I finished reading The Help this afternoon.

I’d had it on my To Be Read shelf for ages, and picked it up a few days ago after seeing a trailer for the movie version.  It’s a terrific book.  It doesn’t need another review.  Read it.

Kathryn Stockett’s The Help is set in the early 1960s.  I remember the time well, but not the place, the Deep South on the cusp of change.  I spent my childhood in the suburbs of Milwaukee, and no one in my family or my neighborhood had full time help, or anyone approaching a maid.  Many families had cleaning ladies, usually once a week.  My mother had Mrs. Morgan, and my memories of her are patchy at best.  She was white, probably German-American, maybe in her fifties.  She seemed old to me back then, but I was under ten.  She didn’t like cats, and the feeling was mutual.  Our cat would disappear every Wednesday morning half an hour before Mrs. Morgan arrived, and reappear half an hour after she left.  We never figured out where she hid.  Mrs. Morgan made terrific grape jam, an art my mother had no desire to learn, so once a year my dad would come home with baskets of fresh grapes and Mrs. Morgan would put up jars and jars of jam, which lasted us for months.

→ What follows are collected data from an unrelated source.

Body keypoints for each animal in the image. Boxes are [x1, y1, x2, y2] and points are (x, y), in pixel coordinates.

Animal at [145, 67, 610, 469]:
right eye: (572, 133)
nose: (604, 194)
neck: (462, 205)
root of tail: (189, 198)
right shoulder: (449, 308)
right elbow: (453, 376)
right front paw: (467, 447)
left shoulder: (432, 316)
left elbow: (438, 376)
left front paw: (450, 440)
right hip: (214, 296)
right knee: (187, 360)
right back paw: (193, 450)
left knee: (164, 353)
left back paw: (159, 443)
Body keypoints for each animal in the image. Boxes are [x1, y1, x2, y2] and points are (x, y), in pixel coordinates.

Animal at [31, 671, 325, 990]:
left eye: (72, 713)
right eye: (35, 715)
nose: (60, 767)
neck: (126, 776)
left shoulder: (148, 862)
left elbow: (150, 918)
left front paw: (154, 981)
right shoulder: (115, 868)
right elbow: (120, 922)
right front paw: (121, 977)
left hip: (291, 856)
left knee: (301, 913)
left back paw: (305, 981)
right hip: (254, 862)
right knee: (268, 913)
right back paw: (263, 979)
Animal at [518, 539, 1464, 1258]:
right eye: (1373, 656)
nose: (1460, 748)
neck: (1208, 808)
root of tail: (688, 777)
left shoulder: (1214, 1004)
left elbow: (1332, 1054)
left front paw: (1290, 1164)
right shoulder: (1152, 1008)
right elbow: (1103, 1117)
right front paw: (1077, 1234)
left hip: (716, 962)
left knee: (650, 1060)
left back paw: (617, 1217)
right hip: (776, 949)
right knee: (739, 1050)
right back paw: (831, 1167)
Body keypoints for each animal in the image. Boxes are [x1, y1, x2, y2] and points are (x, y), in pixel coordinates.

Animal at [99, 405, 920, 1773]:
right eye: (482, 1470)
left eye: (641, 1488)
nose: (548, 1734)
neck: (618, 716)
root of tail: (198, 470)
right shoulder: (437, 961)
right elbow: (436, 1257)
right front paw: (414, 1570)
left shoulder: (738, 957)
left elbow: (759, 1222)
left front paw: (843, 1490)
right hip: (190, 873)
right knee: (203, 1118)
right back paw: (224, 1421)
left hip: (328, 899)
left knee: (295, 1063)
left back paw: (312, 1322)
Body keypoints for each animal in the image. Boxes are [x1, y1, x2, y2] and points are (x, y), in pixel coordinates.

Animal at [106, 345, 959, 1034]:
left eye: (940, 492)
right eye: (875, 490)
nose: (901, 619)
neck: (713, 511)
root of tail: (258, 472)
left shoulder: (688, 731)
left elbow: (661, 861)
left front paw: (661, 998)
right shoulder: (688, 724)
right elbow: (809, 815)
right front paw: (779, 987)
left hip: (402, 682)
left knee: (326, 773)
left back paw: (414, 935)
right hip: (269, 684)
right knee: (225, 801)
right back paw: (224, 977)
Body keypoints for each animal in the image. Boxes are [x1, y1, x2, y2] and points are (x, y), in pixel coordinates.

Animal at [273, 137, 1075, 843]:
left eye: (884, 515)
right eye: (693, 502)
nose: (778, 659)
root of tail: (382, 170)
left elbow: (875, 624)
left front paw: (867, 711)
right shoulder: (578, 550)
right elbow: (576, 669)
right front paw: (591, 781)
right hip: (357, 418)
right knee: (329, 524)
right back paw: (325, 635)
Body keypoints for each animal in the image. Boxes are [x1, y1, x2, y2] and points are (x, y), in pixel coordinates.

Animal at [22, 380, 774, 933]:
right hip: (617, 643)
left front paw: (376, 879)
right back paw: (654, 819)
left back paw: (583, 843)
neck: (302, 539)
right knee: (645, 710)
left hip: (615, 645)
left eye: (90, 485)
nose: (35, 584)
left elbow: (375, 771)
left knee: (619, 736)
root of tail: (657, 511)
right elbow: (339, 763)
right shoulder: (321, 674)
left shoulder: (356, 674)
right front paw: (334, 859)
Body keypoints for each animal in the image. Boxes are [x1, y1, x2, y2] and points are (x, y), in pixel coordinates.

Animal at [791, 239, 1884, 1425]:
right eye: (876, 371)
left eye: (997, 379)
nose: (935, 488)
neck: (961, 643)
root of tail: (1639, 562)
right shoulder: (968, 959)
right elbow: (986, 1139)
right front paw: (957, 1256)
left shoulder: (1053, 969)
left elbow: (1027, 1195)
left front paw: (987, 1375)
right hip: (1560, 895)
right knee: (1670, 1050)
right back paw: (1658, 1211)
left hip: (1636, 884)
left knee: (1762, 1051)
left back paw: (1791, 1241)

My aunt had a black cleaning lady named Flo, a cheerful heavy-set woman who polished the floors by wrapping her feet in rags and was reputed to eat raw pork chops, something we regarded as beyond the pale.  (I wonder if there has been a recorded case of trichinosis in the U.S. in the last fifty years?  My cousins and I were brought up to believe it was an immediate danger.)  Flo was nice enough to us kids, friendlier than Mrs. Morgan, but that was it.  She was the cleaning lady.  My grandfather would have described her in terms no longer acceptable, but with no malicious intent.  His approach to race relations was Archie Bunker’s:  Those People were not like us, except for the ones he knew personally, who were just fine.

When I was ten we moved to the suburbs of Miami, geographically south, culturally not so much.  Miami back then was a place where everyone was from somewhere else, mostly from the north.  Relatively few of the kids I went to school with were born in South Florida; even fewer had parents from the area.  No one had grown up with, been effectively raised by, the Help, as Kathryn Stockett describes.

Yet I remember the news from those years, the deaths of Medgar Evers, JFK, Martin Luther King.  Black churches burned down and blown up.  Freedom marches and race riots.  And the little things:  the bus station where I stopped on the way home from junior high, with its white and colored water fountains and bathrooms marked Men, Women, and Colored.  Things we took for granted back then, things that seem so crude today.

The Help is often very funny, but the undercurrent of casual, unthinking, unconscious cruelty is horrifying in its own quiet way.  I identified with Skeeter, the young white woman who decides to interview maids for a book, at first simply wanting to break into publishing, but then so deeply involved with the real lives of the maids, lives she had hardly suspected existed.  But Aibileen and Minny, the brave and determined women at the heart of the story, will stay with me for a long, long time.